[[ Text block open ]]

With the front wall supported by cribbing, we started removing badly rotted portions of the sill. Very quickly we confirmed our suspicion that the sill was almost completely rotted through along most of its length and that it would be best to replace it entirely before attempting to lift the building. We pulled a string-line from corner to corner as a reference for straightening the sagging timber-frame system, then jacked and shimmed until the bottoms of the four posts—one at each corner and two on either side of the central door—registered uniformly against the string.
With the front wall timbers in plane, we bolted a 6x6 ledger to the face of the frame along the entire length of the building, pre-drilling the four 8x8 posts to receive 1/2-by-12-inch lag screws. We used TimberLoks and LedgerLoks to secure the 2x4 infill studs, many of which did not run the whole length of the balloon frame and were supported by the sheathing. Then we set jacks on the cribbing and lifted the ledger to shift the weight of the structure off the sill, enabling us to remove it and fit a new, pressure-treated 6x6 member in its place. Including the stripping of the siding and sheathing, this process took a full two days.

[[ Text block closed ]]
[[ Information provided open ]]

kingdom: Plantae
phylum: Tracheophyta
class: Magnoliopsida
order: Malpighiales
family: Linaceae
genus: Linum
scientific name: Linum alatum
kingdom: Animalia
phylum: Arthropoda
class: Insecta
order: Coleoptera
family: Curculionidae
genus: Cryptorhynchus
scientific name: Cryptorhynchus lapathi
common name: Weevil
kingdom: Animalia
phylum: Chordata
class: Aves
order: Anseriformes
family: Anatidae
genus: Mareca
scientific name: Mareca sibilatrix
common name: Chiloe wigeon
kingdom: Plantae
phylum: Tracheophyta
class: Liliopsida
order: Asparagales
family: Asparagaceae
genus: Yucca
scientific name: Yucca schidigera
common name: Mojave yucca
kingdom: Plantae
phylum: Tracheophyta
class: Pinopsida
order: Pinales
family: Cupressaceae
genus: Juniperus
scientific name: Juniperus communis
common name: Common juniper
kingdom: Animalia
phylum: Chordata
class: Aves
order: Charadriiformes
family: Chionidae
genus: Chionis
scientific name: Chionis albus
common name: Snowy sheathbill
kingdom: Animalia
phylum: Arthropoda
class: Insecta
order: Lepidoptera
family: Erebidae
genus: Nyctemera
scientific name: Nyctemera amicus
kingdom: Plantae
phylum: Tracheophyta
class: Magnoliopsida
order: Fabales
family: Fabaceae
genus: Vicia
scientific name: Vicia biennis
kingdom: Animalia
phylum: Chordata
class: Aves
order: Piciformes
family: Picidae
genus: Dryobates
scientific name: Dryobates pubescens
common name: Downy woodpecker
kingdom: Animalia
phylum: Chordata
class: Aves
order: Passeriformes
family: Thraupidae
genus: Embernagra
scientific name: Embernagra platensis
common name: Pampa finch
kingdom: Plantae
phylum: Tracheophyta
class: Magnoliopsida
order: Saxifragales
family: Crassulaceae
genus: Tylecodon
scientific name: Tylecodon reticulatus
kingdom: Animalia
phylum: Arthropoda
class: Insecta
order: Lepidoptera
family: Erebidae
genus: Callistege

[[ Information provided closed ]]

#### What needs to be done:
Continue the account of replacing the rotted sill, picking up after its last sentence. The records are drawn from a separate source and are unrelated to the text.

#### Answer to the exercise:
Setting Steel
With the front sill replaced, we turned our attention to placing the steel I-beams needed for the lift. Since the building itself occupies most of this street-corner lot, access for inserting the beams was limited to the back, where we had a small staging area, and one side of the building at the front (see "Beam Layout/Foundation Plan"). Given the close quarters, we delivered mainly 16-foot lengths of steel, which we welded on site to create the lengths we needed.

One of the design principles for lifting a beam is that its flange should be at least as wide as the web is high—nominally, a square section profile that prevents the beam from rolling over under load. This was a particularly important consideration for the two main beams, which would provide the direct jacking points for lifting. These two beams would need to be 50 feet long and would run outside the walls of the building's narrower rear extension and under the original structure at front. We built them up from front to back using W12x35 I-beams welded side-by-side with their ends offset in a staggered pattern. Each 16-foot section weighed about 560 pounds, so we used our mini-excavator to wrestle them individually onto cribbing before welding.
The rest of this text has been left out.